Top of SUPPLIED MATERIAL

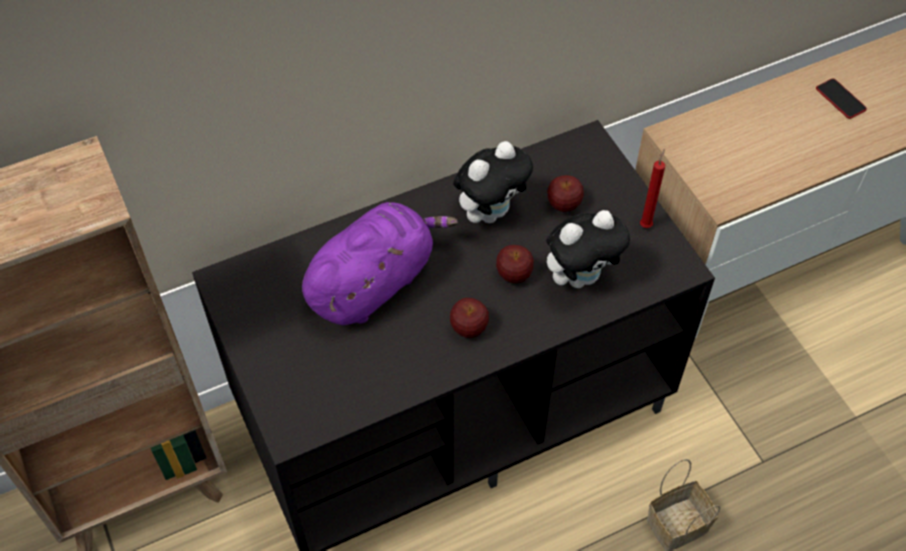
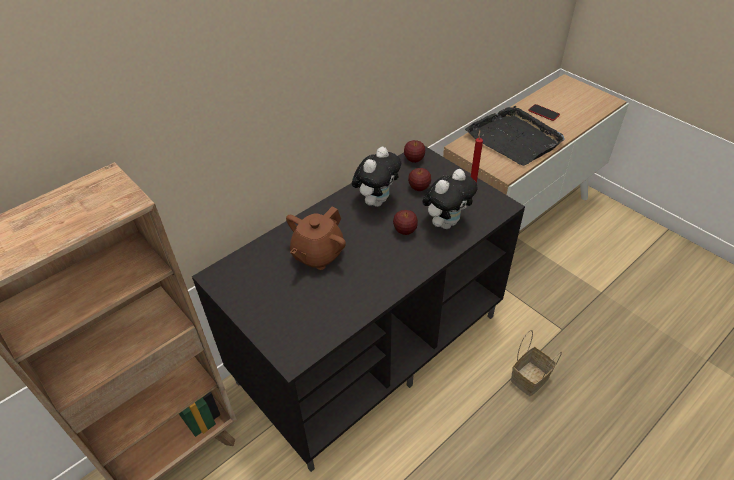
camera: 15 degrees left, 10 degrees down
purple plush toy [302,202,458,325] -> brown teapot [286,207,346,270]
apple [450,298,489,338] -> apple moved to [404,140,425,163]
none -> black tray [465,106,565,166]

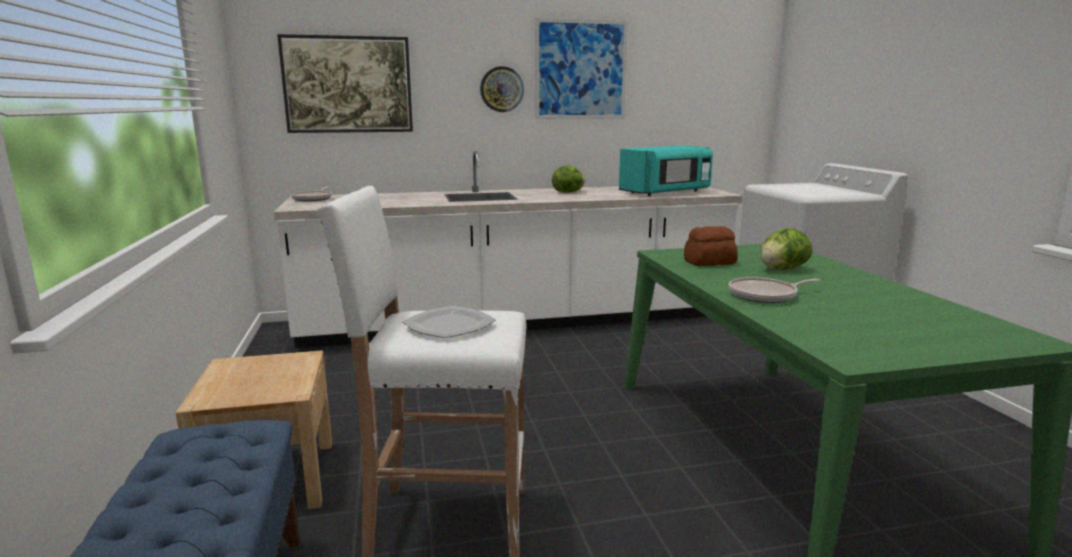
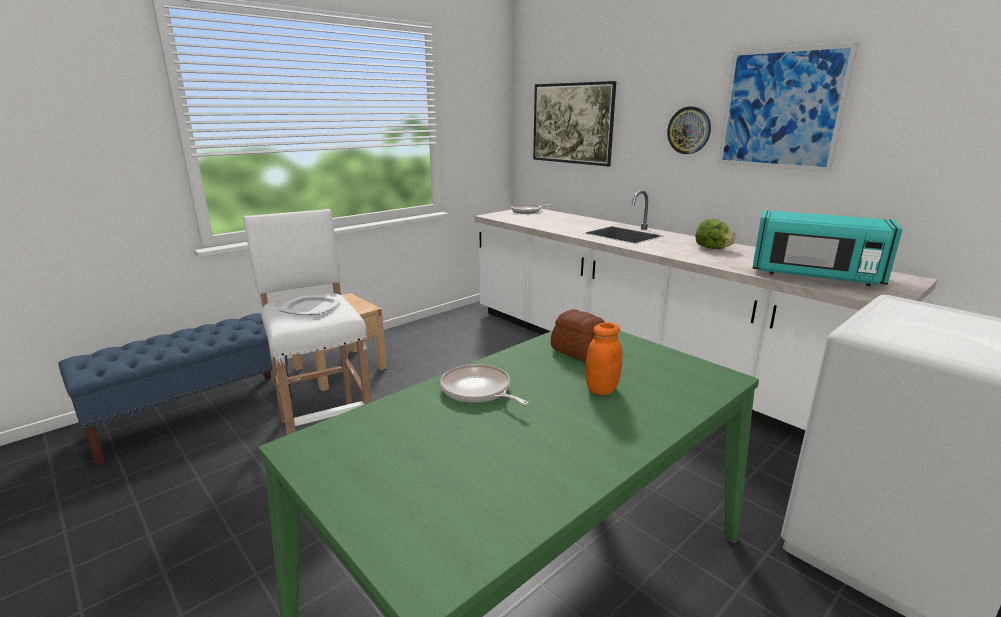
camera: 60 degrees right, 5 degrees up
lettuce [760,228,813,270] -> orange jar [586,322,622,395]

Bottom of SUPPLIED MATERIAL

* WORK ITEM
Would you please copy, exactly and only, the lines from the one with "none -> black tray [465,106,565,166]" through the end of the entries above, skipping every picture?

* RESPONSE BOX
none -> black tray [465,106,565,166]

camera: 60 degrees right, 5 degrees up
lettuce [760,228,813,270] -> orange jar [586,322,622,395]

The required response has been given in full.